Abra-Cooking-Dabra Review
Prep food for the citizens of Wonderland in the charming, cozy card-based cooking game Abra-Cooking-Dabra.
Abra-Cooking-Dabra. Credit: Door 407
Door 407, known for strategy titles like Diplomacy Is Not an Option and URBO, returns with Abra-Cooking-Dabra, a clever kitchen-management solitaire card game. It follows last year’s Sizzle & Stack in adapting Stacklands-style mechanics to a Cook, Serve, Delicious-like structure, but Abra-Cooking-Dabra’s stronger presentation and playful Wonderland theme make it a more enjoyable experience.
You're a chef planning a menu for a London restaurant. Running late and out of ideas, you click a suspicious email link promising to solve your problems and tumble into Wonderland, where the Cheshire Cat forces you to run a mobile café for the locals. Lewis Carroll's creatures line up, ravenously demanding increasingly complex orders while you juggle cards representing every part of your kitchen.
Abra-Cooking-Dabra. Credit: Door 407
Preparing food means combining cards across your increasingly overcrowded workspace. Place tomatoes on a knife card to slice them. Stack ingredients on a pan atop the stove to cook. Drag finished dishes to waiting customers before their patience runs out. Multi-stage recipes demand careful planning: egg on toast requires cooking eggs in one pan while toasting bread separately, then combining both on a plate. Managing overlapping timers for chopping, cooking, washing, and growing ingredients, while working with limited resources, creates the game’s central tension.
The campaign spans more than 25 levels, gradually introducing new mechanics like growing ingredients from seeds, using specialized tools such as whisks and graters, and fulfilling multi-dish orders. Between levels, you can purchase permanent kitchen upgrades, including extra appliance cards to improve efficiency, and you’ll occasionally earn upgrades that enhance existing cards with more speed.
Abra-Cooking-Dabra. Credit: Door 407
The challenge is relatively low. You can pause time freely to rearrange your cards, which feels necessary to avoid frustration but also removes much of the pressure. Ingredients arrive randomly in card packs; if you’re unlucky, you can sell unwanted cards with no downside. This safety net makes the randomness feel inconsequential, and I would have preferred the option to buy specific cards directly instead.
Some customers inflict timed negative effects, such as flipping random cards, obscuring their contents, freezing them, and more.
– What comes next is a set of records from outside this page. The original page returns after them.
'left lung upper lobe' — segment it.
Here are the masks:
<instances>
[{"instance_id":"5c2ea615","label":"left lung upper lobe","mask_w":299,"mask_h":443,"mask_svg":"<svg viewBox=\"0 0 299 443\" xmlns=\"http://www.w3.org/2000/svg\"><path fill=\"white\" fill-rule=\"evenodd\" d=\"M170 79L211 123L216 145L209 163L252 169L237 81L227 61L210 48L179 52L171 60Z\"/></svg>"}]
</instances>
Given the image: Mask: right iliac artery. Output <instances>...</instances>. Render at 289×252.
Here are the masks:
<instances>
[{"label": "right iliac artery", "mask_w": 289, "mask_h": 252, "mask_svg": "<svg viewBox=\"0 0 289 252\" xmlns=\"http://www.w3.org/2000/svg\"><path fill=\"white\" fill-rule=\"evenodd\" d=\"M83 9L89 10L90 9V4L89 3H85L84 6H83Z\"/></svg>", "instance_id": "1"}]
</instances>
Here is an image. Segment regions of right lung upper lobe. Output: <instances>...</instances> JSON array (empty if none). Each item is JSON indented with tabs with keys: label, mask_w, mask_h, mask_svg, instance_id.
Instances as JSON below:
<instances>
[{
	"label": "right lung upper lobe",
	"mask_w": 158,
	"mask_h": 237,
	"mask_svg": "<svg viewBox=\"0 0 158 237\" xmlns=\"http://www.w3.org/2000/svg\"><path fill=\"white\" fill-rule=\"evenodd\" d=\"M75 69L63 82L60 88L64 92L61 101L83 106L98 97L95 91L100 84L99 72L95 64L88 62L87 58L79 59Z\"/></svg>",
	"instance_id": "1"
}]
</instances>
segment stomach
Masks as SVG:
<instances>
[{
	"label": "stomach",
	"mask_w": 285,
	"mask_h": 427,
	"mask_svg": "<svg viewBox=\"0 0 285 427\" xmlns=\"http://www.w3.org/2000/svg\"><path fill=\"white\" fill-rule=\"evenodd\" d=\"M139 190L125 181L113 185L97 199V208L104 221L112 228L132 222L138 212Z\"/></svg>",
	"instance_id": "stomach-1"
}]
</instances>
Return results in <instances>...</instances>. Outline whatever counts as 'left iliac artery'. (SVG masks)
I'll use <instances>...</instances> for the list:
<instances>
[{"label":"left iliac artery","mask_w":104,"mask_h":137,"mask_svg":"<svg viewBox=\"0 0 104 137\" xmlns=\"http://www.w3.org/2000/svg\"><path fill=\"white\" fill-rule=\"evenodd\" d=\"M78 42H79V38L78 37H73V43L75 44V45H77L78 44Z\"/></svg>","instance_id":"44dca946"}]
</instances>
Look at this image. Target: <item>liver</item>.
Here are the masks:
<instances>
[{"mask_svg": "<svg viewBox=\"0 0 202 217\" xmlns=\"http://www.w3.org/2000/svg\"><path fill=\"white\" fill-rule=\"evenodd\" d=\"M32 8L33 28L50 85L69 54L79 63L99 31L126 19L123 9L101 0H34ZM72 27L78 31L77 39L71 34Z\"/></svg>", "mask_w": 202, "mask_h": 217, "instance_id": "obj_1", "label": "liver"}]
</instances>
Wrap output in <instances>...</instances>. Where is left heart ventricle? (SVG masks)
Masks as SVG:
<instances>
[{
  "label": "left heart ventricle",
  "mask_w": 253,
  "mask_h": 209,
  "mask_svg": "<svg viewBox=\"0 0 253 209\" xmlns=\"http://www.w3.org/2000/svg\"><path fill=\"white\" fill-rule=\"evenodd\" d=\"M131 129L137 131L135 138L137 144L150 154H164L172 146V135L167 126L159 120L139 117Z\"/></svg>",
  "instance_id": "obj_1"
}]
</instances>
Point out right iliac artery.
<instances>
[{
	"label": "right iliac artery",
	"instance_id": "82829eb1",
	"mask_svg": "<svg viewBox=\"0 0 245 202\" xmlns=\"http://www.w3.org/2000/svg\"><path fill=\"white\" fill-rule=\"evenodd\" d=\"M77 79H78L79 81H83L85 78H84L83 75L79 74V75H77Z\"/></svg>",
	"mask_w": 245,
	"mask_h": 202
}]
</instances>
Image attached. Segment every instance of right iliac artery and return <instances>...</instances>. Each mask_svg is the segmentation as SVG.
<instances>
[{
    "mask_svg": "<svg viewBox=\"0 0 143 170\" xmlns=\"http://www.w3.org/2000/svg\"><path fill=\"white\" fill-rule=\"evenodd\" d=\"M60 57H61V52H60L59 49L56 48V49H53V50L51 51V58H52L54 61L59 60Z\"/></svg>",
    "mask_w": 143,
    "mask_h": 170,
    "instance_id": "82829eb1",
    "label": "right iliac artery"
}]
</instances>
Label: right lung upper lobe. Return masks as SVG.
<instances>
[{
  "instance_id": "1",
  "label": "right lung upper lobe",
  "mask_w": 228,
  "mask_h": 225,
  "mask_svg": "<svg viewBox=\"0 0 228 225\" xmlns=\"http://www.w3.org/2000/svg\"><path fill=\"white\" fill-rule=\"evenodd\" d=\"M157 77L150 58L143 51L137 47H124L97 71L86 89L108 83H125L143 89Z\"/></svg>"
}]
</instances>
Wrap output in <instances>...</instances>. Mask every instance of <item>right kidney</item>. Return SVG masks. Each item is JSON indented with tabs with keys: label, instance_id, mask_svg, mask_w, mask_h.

These interruptions feel more annoying than challenging, as they’re random and difficult to plan around. All they did was try my patience. An option to disable these effects entirely would go a long way toward smoothing the experience.
Abra-Cooking-Dabra. Credit: Door 407
Abra-Cooking-Dabra looks great. The 3D cards feel genuinely tactile as you stack and move them around the table. Animations play directly on the cards as the items are cut, cooked, and washed. The customers, all Lewis Carroll creatures populating Wonderland, such as the Cheshire Cat, Toves, Mome Raths, Frog Footmen, and the like, are charmingly designed and add fun color to the game.
Though Abra-Cooking-Dabra doesn’t reinvent the card-based cooking genre, its charm and polish make it a pleasure to play. While it lacks teeth for players craving a real challenge, its theme and tactile playfeel make it easy to recommend over similar games.
Abra-Cooking-Dabra is available now on Steam.